EXERCISE ::
Reproduce the full probability puzzle on spam raters below, word for word.

DOCUMENT EXTRACT ::
Probability Puzzles

Problem Statement

Facebook has a content team that labels pieces of content on the platform as spam or not spam. 90% of them are diligent raters and will label 20% of the content as spam and 80% as non-spam. The remaining 10% are non-diligent raters and will label 0% of the content as spam and 100% as non-spam. Assume the pieces of content are labeled independently from one another, for every rater. Given that a rater has labeled 4 pieces of content as good, what is the probability that they are a diligent rater?

Solution

First of all, let's understand what kind of events we have here and what are the probabilities of these events. If we randomly pickup a rater, we'll get a diligent one with the probability 0.9 and a non-diligent with the probability 0.1. Then, depending on a type of rater we'll have different probabilities for the event "classify content as spam". Probabilities for both events are summarised in the table below.

DATA EXCERPTS ::
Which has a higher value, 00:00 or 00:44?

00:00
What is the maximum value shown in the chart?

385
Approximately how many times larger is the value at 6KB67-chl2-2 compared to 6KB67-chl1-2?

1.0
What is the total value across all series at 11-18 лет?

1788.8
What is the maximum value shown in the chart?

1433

---

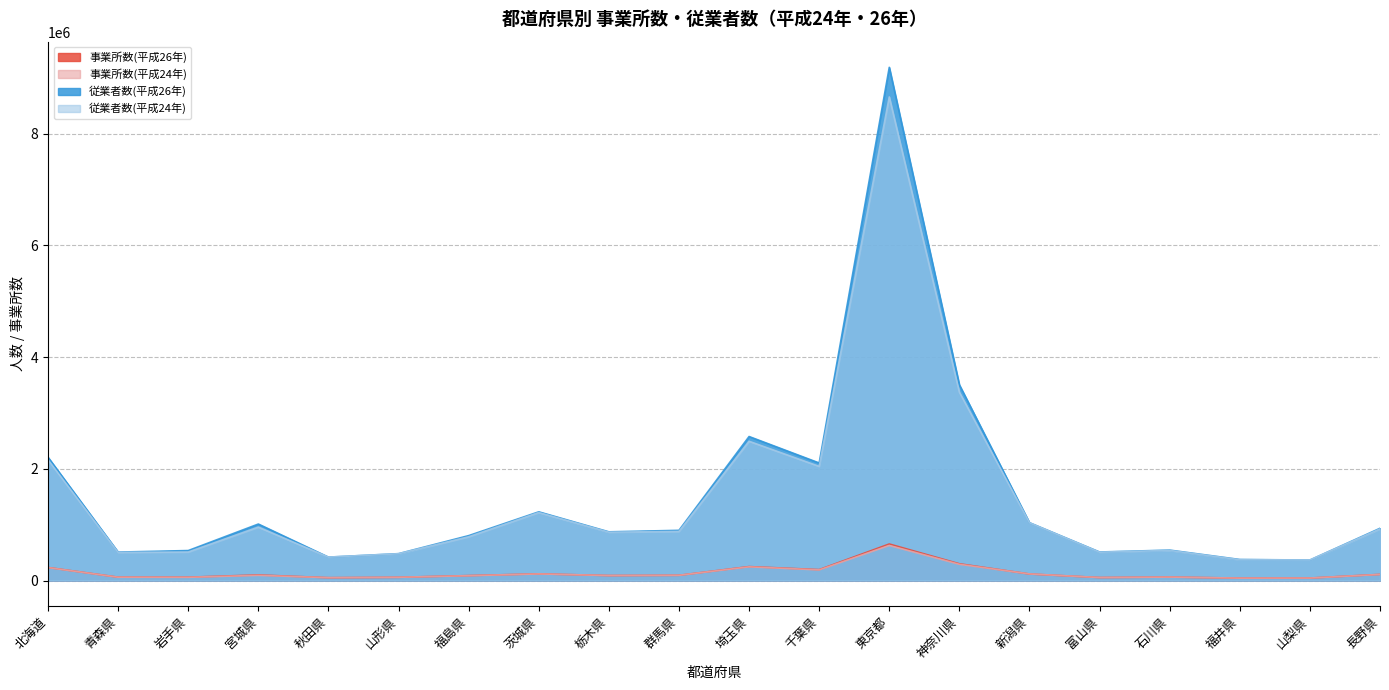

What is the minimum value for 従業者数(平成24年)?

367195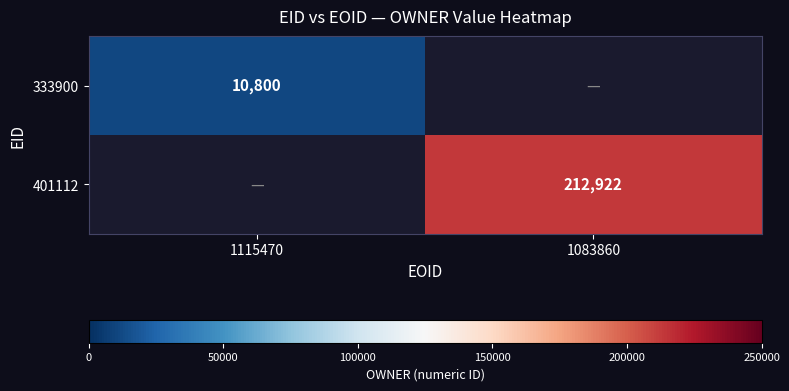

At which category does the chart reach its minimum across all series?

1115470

SOLUTION TO THIS EXERCISE ::
Probability Puzzles

Problem Statement

Facebook has a content team that labels pieces of content on the platform as spam or not spam. 90% of them are diligent raters and will label 20% of the content as spam and 80% as non-spam. The remaining 10% are non-diligent raters and will label 0% of the content as spam and 100% as non-spam. Assume the pieces of content are labeled independently from one another, for every rater. Given that a rater has labeled 4 pieces of content as good, what is the probability that they are a diligent rater?

Solution

First of all, let's understand what kind of events we have here and what are the probabilities of these events. If we randomly pickup a rater, we'll get a diligent one with the probability 0.9 and a non-diligent with the probability 0.1. Then, depending on a type of rater we'll have different probabilities for the event "classify content as spam". Probabilities for both events are summarised in the table below.